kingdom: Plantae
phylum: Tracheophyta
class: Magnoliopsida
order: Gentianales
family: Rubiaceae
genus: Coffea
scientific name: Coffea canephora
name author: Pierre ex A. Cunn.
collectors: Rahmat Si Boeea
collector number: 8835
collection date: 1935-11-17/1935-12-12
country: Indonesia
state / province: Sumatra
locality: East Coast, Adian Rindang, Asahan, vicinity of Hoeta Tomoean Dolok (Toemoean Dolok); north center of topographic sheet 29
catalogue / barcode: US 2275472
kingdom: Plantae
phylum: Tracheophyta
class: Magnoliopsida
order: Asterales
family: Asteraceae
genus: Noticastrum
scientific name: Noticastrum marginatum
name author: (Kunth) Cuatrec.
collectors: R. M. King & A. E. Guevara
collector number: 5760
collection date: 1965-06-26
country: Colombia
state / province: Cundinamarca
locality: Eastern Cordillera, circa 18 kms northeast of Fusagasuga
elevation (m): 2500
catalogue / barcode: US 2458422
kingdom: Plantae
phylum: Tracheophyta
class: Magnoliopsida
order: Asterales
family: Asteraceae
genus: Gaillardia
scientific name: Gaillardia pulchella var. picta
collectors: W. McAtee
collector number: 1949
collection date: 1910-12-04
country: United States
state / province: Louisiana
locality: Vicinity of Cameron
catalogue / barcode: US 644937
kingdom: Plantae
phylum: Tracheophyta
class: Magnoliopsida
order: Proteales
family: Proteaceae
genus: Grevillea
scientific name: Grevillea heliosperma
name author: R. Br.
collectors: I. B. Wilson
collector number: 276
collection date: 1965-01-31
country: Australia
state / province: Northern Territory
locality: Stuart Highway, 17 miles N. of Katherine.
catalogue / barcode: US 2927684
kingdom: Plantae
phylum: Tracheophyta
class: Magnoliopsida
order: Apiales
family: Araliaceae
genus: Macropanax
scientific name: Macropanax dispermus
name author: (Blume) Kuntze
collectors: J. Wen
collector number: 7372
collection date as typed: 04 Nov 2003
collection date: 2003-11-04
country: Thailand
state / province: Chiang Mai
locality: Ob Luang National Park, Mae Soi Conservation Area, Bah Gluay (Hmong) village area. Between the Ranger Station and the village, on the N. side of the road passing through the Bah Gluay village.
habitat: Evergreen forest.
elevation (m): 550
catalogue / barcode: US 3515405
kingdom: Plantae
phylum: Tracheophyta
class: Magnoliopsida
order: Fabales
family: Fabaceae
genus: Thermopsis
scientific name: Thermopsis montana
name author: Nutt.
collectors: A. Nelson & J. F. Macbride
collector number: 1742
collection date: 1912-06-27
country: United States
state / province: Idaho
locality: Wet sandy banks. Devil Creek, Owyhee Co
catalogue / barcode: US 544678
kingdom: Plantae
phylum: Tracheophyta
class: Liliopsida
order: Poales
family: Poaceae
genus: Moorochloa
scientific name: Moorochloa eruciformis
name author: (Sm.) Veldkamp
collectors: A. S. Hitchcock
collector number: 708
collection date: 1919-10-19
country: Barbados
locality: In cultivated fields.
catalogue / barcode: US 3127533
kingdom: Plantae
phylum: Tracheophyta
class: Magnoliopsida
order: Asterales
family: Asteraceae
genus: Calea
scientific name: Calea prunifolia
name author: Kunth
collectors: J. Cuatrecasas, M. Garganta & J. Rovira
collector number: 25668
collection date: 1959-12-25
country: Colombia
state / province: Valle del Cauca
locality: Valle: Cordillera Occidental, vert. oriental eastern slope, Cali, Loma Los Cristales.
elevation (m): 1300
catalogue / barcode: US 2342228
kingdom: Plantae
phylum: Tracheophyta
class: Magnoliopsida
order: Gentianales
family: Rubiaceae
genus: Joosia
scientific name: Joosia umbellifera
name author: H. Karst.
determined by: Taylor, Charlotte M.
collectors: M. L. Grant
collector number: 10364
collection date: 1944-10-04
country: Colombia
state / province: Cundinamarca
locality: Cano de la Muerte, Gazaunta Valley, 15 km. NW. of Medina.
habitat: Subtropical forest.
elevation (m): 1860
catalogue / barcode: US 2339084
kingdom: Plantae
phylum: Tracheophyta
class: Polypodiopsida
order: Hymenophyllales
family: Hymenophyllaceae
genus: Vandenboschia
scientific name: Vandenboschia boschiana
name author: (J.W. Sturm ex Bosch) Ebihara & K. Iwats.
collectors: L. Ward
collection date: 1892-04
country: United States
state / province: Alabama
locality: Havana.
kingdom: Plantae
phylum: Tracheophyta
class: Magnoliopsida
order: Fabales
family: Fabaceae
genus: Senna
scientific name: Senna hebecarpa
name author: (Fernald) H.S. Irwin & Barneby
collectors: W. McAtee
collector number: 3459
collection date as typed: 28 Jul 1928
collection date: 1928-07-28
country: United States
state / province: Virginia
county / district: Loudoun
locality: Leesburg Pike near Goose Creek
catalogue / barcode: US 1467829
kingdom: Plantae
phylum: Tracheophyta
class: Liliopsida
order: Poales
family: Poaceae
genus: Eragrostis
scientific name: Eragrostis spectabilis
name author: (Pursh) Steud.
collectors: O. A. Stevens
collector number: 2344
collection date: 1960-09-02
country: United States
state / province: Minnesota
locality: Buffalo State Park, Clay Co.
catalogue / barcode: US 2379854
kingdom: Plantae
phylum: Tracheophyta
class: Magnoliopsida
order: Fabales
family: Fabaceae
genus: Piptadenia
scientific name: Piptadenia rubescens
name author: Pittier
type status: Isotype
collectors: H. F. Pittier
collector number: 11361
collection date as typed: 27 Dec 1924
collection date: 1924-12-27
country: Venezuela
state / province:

THE REQUEST>
Can you write out all the items above again, substituting "site" for "locality" and changing nothing else?

THE COMPLETED TASK>
kingdom: Plantae
phylum: Tracheophyta
class: Magnoliopsida
order: Gentianales
family: Rubiaceae
genus: Coffea
scientific name: Coffea canephora
name author: Pierre ex A. Cunn.
collectors: Rahmat Si Boeea
collector number: 8835
collection date: 1935-11-17/1935-12-12
country: Indonesia
state / province: Sumatra
site: East Coast, Adian Rindang, Asahan, vicinity of Hoeta Tomoean Dolok (Toemoean Dolok); north center of topographic sheet 29
catalogue / barcode: US 2275472
kingdom: Plantae
phylum: Tracheophyta
class: Magnoliopsida
order: Asterales
family: Asteraceae
genus: Noticastrum
scientific name: Noticastrum marginatum
name author: (Kunth) Cuatrec.
collectors: R. M. King & A. E. Guevara
collector number: 5760
collection date: 1965-06-26
country: Colombia
state / province: Cundinamarca
site: Eastern Cordillera, circa 18 kms northeast of Fusagasuga
elevation (m): 2500
catalogue / barcode: US 2458422
kingdom: Plantae
phylum: Tracheophyta
class: Magnoliopsida
order: Asterales
family: Asteraceae
genus: Gaillardia
scientific name: Gaillardia pulchella var. picta
collectors: W. McAtee
collector number: 1949
collection date: 1910-12-04
country: United States
state / province: Louisiana
site: Vicinity of Cameron
catalogue / barcode: US 644937
kingdom: Plantae
phylum: Tracheophyta
class: Magnoliopsida
order: Proteales
family: Proteaceae
genus: Grevillea
scientific name: Grevillea heliosperma
name author: R. Br.
collectors: I. B. Wilson
collector number: 276
collection date: 1965-01-31
country: Australia
state / province: Northern Territory
site: Stuart Highway, 17 miles N. of Katherine.
catalogue / barcode: US 2927684
kingdom: Plantae
phylum: Tracheophyta
class: Magnoliopsida
order: Apiales
family: Araliaceae
genus: Macropanax
scientific name: Macropanax dispermus
name author: (Blume) Kuntze
collectors: J. Wen
collector number: 7372
collection date as typed: 04 Nov 2003
collection date: 2003-11-04
country: Thailand
state / province: Chiang Mai
site: Ob Luang National Park, Mae Soi Conservation Area, Bah Gluay (Hmong) village area. Between the Ranger Station and the village, on the N. side of the road passing through the Bah Gluay village.
habitat: Evergreen forest.
elevation (m): 550
catalogue / barcode: US 3515405
kingdom: Plantae
phylum: Tracheophyta
class: Magnoliopsida
order: Fabales
family: Fabaceae
genus: Thermopsis
scientific name: Thermopsis montana
name author: Nutt.
collectors: A. Nelson & J. F. Macbride
collector number: 1742
collection date: 1912-06-27
country: United States
state / province: Idaho
site: Wet sandy banks. Devil Creek, Owyhee Co
catalogue / barcode: US 544678
kingdom: Plantae
phylum: Tracheophyta
class: Liliopsida
order: Poales
family: Poaceae
genus: Moorochloa
scientific name: Moorochloa eruciformis
name author: (Sm.) Veldkamp
collectors: A. S. Hitchcock
collector number: 708
collection date: 1919-10-19
country: Barbados
site: In cultivated fields.
catalogue / barcode: US 3127533
kingdom: Plantae
phylum: Tracheophyta
class: Magnoliopsida
order: Asterales
family: Asteraceae
genus: Calea
scientific name: Calea prunifolia
name author: Kunth
collectors: J. Cuatrecasas, M. Garganta & J. Rovira
collector number: 25668
collection date: 1959-12-25
country: Colombia
state / province: Valle del Cauca
site: Valle: Cordillera Occidental, vert. oriental eastern slope, Cali, Loma Los Cristales.
elevation (m): 1300
catalogue / barcode: US 2342228
kingdom: Plantae
phylum: Tracheophyta
class: Magnoliopsida
order: Gentianales
family: Rubiaceae
genus: Joosia
scientific name: Joosia umbellifera
name author: H. Karst.
determined by: Taylor, Charlotte M.
collectors: M. L. Grant
collector number: 10364
collection date: 1944-10-04
country: Colombia
state / province: Cundinamarca
site: Cano de la Muerte, Gazaunta Valley, 15 km. NW. of Medina.
habitat: Subtropical forest.
elevation (m): 1860
catalogue / barcode: US 2339084
kingdom: Plantae
phylum: Tracheophyta
class: Polypodiopsida
order: Hymenophyllales
family: Hymenophyllaceae
genus: Vandenboschia
scientific name: Vandenboschia boschiana
name author: (J.W. Sturm ex Bosch) Ebihara & K. Iwats.
collectors: L. Ward
collection date: 1892-04
country: United States
state / province: Alabama
site: Havana.
kingdom: Plantae
phylum: Tracheophyta
class: Magnoliopsida
order: Fabales
family: Fabaceae
genus: Senna
scientific name: Senna hebecarpa
name author: (Fernald) H.S. Irwin & Barneby
collectors: W. McAtee
collector number: 3459
collection date as typed: 28 Jul 1928
collection date: 1928-07-28
country: United States
state / province: Virginia
county / district: Loudoun
site: Leesburg Pike near Goose Creek
catalogue / barcode: US 1467829
kingdom: Plantae
phylum: Tracheophyta
class: Liliopsida
order: Poales
family: Poaceae
genus: Eragrostis
scientific name: Eragrostis spectabilis
name author: (Pursh) Steud.
collectors: O. A. Stevens
collector number: 2344
collection date: 1960-09-02
country: United States
state / province: Minnesota
site: Buffalo State Park, Clay Co.
catalogue / barcode: US 2379854
kingdom: Plantae
phylum: Tracheophyta
class: Magnoliopsida
order: Fabales
family: Fabaceae
genus: Piptadenia
scientific name: Piptadenia rubescens
name author: Pittier
type status: Isotype
collectors: H. F. Pittier
collector number: 11361
collection date as typed: 27 Dec 1924
collection date: 1924-12-27
country: Venezuela
state / province:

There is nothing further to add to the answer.